Der Kardinal regte an, "noch mehr auf unsere Nachbarn, die einer anderen Religion angehören, zuzugehen. Oder umgekehrt, sie auch zu uns einzuladen, so dass Begegnung immer wieder möglich wird." In einem "Focus"-Interview kritisierte der Vorsitzende der Deutschen Bischofskonferenz die Debatte um den Islam in Deutschland. Die Frage, ob der Islam zu Deutschland gehöre oder nicht, "führe nicht weiter", sagte er. "Da könnte man auch fragen, ob der Atheismus zu Deutschland gehört." Schon der Blick ins Grundgesetz reiche zur Klärung, wo Artikel 4 die Freiheit der Religionsausübung garantiere. "Das ist wirklich Teil unserer Staatsräson."

Ihn störe es, wenn Ängste geschürt und man bei Muslimen nur über ihre Religion rede, sagte Marx weiter. "Sie sind zuerst Menschen und dann kommt das Adjektiv." Einen politischen Islam, der in Deutschland Propaganda für Krieg mache, lehne er ab. Aber man könne etwa auch nicht pauschal sagen, die Mehrheit der türkischen Muslime sei für den Krieg, betonte der Kardinal. Türken, die hier wohnten, hätten das Recht, sich politisch zu organisieren. Ein Staat solle aber nicht die "Religion benutzen".

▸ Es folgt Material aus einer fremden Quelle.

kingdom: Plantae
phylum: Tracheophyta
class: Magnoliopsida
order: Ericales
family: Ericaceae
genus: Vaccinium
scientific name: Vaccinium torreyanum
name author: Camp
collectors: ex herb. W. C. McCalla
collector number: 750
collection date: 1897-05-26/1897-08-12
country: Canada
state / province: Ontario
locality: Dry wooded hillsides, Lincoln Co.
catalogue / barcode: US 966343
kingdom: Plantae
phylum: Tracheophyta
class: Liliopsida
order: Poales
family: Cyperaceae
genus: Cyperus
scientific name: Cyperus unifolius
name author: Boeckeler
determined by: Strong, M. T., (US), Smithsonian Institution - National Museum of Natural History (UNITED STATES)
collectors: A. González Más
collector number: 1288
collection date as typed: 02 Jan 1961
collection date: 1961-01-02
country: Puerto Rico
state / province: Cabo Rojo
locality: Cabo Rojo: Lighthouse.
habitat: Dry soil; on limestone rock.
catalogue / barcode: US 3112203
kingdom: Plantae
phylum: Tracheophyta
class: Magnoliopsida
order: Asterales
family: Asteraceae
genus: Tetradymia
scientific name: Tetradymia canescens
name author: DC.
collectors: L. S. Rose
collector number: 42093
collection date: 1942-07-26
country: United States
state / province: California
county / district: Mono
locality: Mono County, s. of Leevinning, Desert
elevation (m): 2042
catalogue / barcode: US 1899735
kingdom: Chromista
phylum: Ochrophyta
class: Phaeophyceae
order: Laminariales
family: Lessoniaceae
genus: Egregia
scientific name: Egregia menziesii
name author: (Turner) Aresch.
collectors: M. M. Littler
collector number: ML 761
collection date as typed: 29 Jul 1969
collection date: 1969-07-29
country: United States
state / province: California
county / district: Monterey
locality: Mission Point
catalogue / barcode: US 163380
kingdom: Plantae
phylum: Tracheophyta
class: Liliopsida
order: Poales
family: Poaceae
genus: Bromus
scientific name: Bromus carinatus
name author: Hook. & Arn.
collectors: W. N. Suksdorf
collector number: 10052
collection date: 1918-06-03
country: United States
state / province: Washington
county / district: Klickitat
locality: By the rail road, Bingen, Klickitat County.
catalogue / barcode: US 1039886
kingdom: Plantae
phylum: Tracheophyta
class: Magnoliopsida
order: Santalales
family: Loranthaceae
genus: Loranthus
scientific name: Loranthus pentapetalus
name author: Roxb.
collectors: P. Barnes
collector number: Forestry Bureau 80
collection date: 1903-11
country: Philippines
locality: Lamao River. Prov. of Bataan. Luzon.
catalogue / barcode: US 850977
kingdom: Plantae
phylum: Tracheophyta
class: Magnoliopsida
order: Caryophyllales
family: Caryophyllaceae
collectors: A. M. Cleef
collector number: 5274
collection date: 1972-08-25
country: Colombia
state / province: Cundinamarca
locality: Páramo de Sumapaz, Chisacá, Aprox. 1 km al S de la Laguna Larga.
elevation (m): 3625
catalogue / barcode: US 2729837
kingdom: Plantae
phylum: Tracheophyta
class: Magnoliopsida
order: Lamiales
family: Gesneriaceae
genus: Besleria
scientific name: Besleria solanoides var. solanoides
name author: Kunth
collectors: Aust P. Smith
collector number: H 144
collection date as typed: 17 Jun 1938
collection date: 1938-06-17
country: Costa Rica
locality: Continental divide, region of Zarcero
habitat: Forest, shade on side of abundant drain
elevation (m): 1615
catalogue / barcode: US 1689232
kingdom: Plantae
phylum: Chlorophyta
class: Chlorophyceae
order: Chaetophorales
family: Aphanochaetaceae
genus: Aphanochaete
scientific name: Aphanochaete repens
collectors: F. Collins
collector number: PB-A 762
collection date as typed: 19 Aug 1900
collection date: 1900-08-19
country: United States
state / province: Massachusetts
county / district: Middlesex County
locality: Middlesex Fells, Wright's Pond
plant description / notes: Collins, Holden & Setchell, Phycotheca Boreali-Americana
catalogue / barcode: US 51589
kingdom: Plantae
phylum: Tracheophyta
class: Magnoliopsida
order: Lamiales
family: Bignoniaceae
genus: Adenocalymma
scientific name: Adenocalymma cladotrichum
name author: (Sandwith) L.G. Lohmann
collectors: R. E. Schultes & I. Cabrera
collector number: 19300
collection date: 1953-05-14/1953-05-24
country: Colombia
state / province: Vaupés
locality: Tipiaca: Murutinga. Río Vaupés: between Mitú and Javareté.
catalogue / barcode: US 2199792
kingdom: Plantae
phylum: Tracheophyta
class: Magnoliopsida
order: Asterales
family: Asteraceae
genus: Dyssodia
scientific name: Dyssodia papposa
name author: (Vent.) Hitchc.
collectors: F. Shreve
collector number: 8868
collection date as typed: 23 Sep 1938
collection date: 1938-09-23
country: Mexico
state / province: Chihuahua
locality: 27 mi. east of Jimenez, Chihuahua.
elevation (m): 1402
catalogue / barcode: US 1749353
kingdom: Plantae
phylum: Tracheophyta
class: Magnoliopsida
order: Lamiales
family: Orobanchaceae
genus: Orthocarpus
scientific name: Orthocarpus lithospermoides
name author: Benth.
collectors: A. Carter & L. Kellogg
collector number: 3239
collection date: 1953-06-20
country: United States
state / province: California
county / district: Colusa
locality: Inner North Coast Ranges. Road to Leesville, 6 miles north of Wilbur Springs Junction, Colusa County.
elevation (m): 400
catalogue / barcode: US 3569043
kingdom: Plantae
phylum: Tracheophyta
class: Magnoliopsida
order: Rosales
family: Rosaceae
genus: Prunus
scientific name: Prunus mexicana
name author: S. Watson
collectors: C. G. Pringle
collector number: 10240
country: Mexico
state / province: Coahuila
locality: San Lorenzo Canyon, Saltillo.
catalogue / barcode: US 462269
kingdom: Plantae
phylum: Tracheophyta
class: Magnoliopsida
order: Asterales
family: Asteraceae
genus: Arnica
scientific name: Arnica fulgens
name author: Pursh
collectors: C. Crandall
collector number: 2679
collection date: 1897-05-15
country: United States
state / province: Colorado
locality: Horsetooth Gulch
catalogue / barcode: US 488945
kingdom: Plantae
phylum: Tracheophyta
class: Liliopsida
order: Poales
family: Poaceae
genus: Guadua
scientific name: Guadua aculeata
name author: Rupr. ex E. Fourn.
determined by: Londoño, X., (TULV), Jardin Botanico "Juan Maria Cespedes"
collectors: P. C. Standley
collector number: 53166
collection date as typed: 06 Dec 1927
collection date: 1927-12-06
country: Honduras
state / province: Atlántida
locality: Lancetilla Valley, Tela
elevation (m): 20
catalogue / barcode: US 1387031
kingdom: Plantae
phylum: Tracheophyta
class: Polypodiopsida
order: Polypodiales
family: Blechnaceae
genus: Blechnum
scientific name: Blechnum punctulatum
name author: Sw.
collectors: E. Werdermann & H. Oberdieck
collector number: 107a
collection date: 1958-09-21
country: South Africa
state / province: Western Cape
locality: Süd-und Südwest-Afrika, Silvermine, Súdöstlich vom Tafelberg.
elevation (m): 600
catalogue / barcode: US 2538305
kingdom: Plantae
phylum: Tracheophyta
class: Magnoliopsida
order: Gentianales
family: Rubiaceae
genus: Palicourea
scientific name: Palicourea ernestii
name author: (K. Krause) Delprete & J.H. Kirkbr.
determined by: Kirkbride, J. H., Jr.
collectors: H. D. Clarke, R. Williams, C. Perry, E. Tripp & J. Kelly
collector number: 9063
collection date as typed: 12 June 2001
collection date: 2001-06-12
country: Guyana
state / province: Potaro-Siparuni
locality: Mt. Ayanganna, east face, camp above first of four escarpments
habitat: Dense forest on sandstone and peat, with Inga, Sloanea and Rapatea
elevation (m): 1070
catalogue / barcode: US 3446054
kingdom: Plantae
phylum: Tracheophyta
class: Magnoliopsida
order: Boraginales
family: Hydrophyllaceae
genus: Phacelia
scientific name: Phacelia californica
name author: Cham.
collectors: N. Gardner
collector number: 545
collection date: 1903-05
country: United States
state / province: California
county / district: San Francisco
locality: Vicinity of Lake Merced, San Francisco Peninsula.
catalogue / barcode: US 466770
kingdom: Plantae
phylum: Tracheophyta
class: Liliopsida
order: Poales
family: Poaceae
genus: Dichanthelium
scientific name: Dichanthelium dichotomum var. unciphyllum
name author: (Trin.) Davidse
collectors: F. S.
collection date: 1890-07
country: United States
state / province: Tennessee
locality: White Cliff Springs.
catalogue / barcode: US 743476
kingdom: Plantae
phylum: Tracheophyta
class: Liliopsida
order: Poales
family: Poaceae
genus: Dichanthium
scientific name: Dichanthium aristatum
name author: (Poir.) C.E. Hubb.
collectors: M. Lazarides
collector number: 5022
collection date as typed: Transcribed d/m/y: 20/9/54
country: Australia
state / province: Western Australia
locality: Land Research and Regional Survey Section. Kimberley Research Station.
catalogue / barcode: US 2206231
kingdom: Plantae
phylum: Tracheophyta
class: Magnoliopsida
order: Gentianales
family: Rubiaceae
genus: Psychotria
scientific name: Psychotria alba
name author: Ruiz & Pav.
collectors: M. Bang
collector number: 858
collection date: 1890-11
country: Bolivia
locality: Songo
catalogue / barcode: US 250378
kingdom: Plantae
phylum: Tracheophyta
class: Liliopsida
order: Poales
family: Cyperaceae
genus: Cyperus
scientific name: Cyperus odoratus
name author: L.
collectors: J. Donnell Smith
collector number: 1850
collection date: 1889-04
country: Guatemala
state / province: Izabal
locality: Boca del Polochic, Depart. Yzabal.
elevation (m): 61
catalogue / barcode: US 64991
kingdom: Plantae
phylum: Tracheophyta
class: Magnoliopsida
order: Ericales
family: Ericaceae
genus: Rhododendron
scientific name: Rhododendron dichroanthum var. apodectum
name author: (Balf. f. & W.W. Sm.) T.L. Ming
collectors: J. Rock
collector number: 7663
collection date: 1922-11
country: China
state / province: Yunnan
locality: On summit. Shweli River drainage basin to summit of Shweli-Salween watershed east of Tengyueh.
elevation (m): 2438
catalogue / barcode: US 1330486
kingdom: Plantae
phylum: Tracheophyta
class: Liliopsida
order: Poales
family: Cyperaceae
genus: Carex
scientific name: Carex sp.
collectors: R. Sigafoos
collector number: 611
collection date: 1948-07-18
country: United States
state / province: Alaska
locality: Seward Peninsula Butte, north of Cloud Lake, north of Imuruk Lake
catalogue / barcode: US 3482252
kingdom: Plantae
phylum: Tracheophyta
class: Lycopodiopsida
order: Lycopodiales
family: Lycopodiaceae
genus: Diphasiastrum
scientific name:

"Hass und Gewalt sind nichts Normales"

Auch der Ratsvorsitzende der Evangelischen Kirche in Deutschland (EKD), Heinrich Bedford-Strohm, nannte die Debatte, ob der Islam zu Deutschland gehört, für "wenig zielführend" und zu kurz gegriffen. "In Deutschland leben 4,5 Millionen Muslime", sagte er den Zeitungen des Redaktionsnetzwerks Deutschland. "Da ist interreligiöser Dialog nicht Kür, sondern Pflicht. Wir sollten darüber reden, wie wir miteinander umgehen wollen."

Christentum bedeute für ihn Nächstenliebe, Solidarität und Achtung vor jedem Menschen. "Nicht nur der eigenen Hautfarbe, der eigenen Kultur oder eigenen Religion", hob Bedford-Strohm hervor. "Ob Christentum wirklich Grundlage unserer Kultur ist, entscheidet sich daran, ob wir es wirklich ernst nehmen."

Der Vorsitzende der Evangelischen Kirche in Deutschland erinnerte in seiner Karfreitagspredigt zudem an das Leid vieler Menschen weltweit. Der bayerische Landesbischof nannte etwa die Christen in vielen Ländern, die "nur wegen ihres Bekenntnisses an Leib und Leben bedroht werden". Bedford-Strohm erwähnte in seiner Predigt in der Münchner St. Matthäuskirche zudem Verfolgte, die sich "in ihren Ländern für die Menschenwürde, für Gerechtigkeit und Freiheit einsetzen".

Der Bischof erinnerte auch an die Menschen, "die vor Gewalt und Krieg flüchten und auf Holz- oder Schlauchbooten ihr Leben riskieren oder verlieren". Aus reiner Liebe habe Gott sich selbst in Jesus Christus geopfert, fügte Bedford-Strohm hinzu. Darum könnten sich Christen nie mit dem Hass in der Welt abfinden: "Hass und Gewalt sind nichts Normales."